Blatter insists those calling for a boycott of the Olympics because of human rights issues - the broadcaster Stephen Fry has backed a boycott over Russia's anti-gay laws - will achieve nothing.
FIFA is also facing up to the prospect of widespread protests at this summer's World Cup in Brazil after last year's warm-up tournament, the Confederations Cup, was targeted by mass demonstrations.
Blatter, who is also an International Olympic Committee member, said in his column in FIFA weekly: "2014 marks a year of celebration in the sporting world, with the Winter Olympics in Sochi in February followed by the football World Cup in Brazil this summer.
"These two events have one thing in common: they have both been misused as a platform for political disputes, and in the case of the Winter Olympics, this dispute is coming to a head with threats to boycott the Games.
"Such a boycott would change nothing. On the contrary, it may be interpreted as a refusal to establish a dialogue on the issue, as was the case with boycotts of the Olympic Games in Moscow in 1980 or in Los Angeles in 1984."

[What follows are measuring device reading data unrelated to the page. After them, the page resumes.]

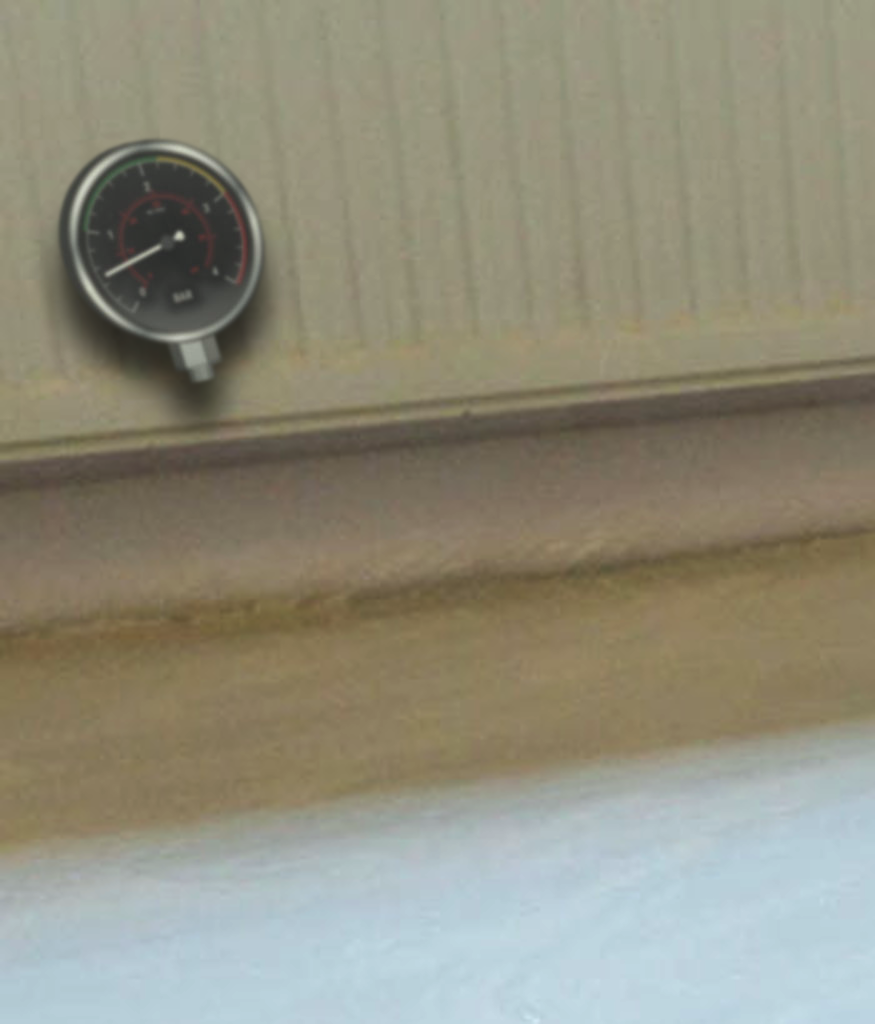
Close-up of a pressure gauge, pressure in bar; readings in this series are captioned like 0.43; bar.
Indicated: 0.5; bar
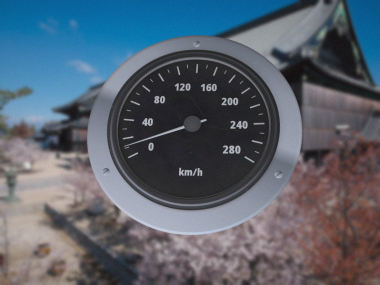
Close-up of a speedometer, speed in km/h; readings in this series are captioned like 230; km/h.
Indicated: 10; km/h
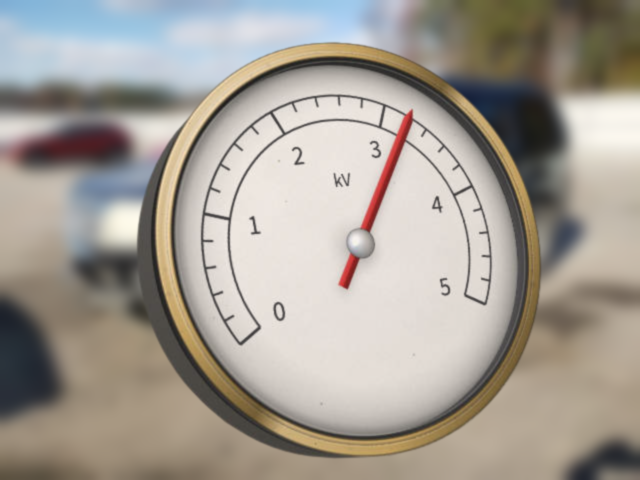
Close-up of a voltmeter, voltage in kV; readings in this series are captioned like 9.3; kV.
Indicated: 3.2; kV
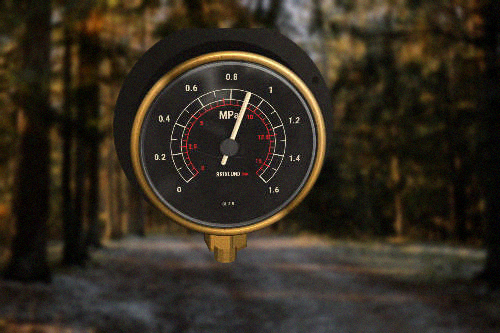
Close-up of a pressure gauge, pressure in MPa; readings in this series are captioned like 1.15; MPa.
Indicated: 0.9; MPa
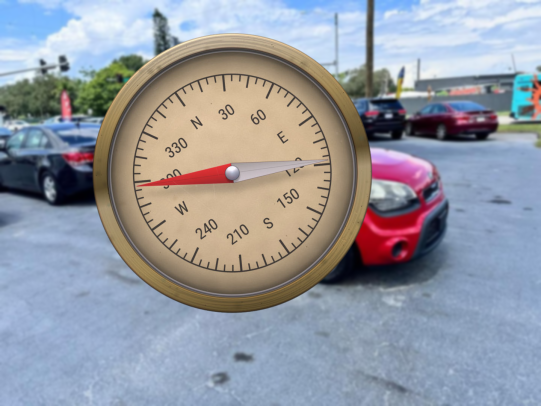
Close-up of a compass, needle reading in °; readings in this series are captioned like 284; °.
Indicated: 297.5; °
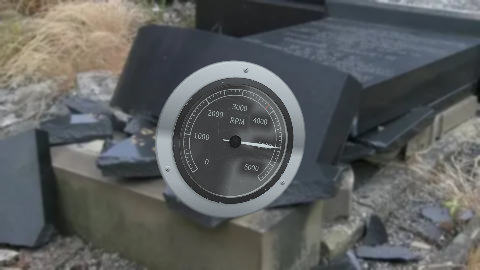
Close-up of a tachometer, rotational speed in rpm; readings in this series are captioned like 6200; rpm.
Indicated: 5000; rpm
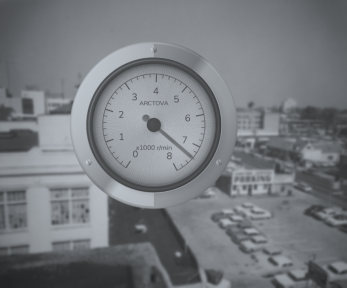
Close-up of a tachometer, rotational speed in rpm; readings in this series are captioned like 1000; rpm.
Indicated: 7400; rpm
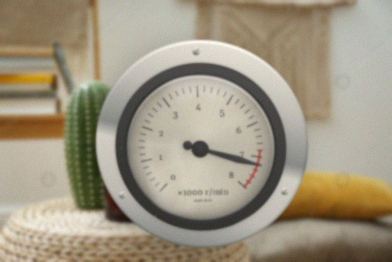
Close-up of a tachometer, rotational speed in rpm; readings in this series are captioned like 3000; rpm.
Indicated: 7200; rpm
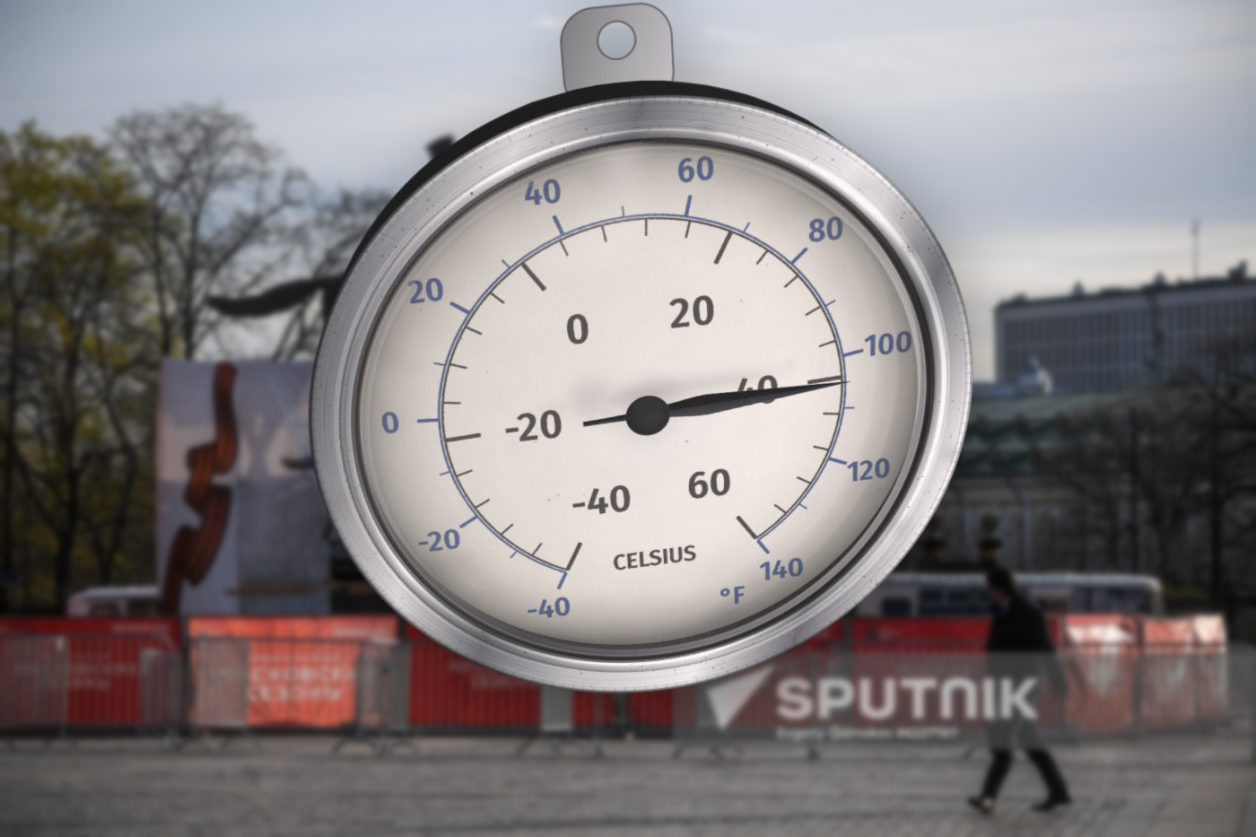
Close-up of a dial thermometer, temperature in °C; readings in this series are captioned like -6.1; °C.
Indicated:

Russia is also hosting the 2018 World Cup and Blatter said he is sure "unpleasant issues" would be raised during the Olympics, which was why it was important to go to Sochi. The stadium for the opening ceremony is also a host venue for 2018.
He added: "I believe that such a major event presents a perfect opportunity to strike up conversations and cultivate contacts.
"It is also likely that unpleasant issues will be addressed, because FIFA's fight against discrimination does not end with the anti-racism campaign.
"We must fight every form of social exclusion.
"Anyone who decides to boycott the winter Olympics in Sochi will be surrendering on this important issue, just as anyone running away from a problem will never be able to resolve it. This reason alone is why it is important for me to travel to Russia."
The protests in Brazil, which at their biggest saw a million people take to the streets last summer, have been targeted at the government for the amount of public money spent on the tournament.
Protests have also continued on official FIFA visits to host city venues, with demonstrators calling for more public spending on health, welfare and education amid steep rises in the cost of living in Brazil.
Brazil's original bid for the tournament had suggested most of the money for development for the World Cup would come from the private sector but that failed to materialise.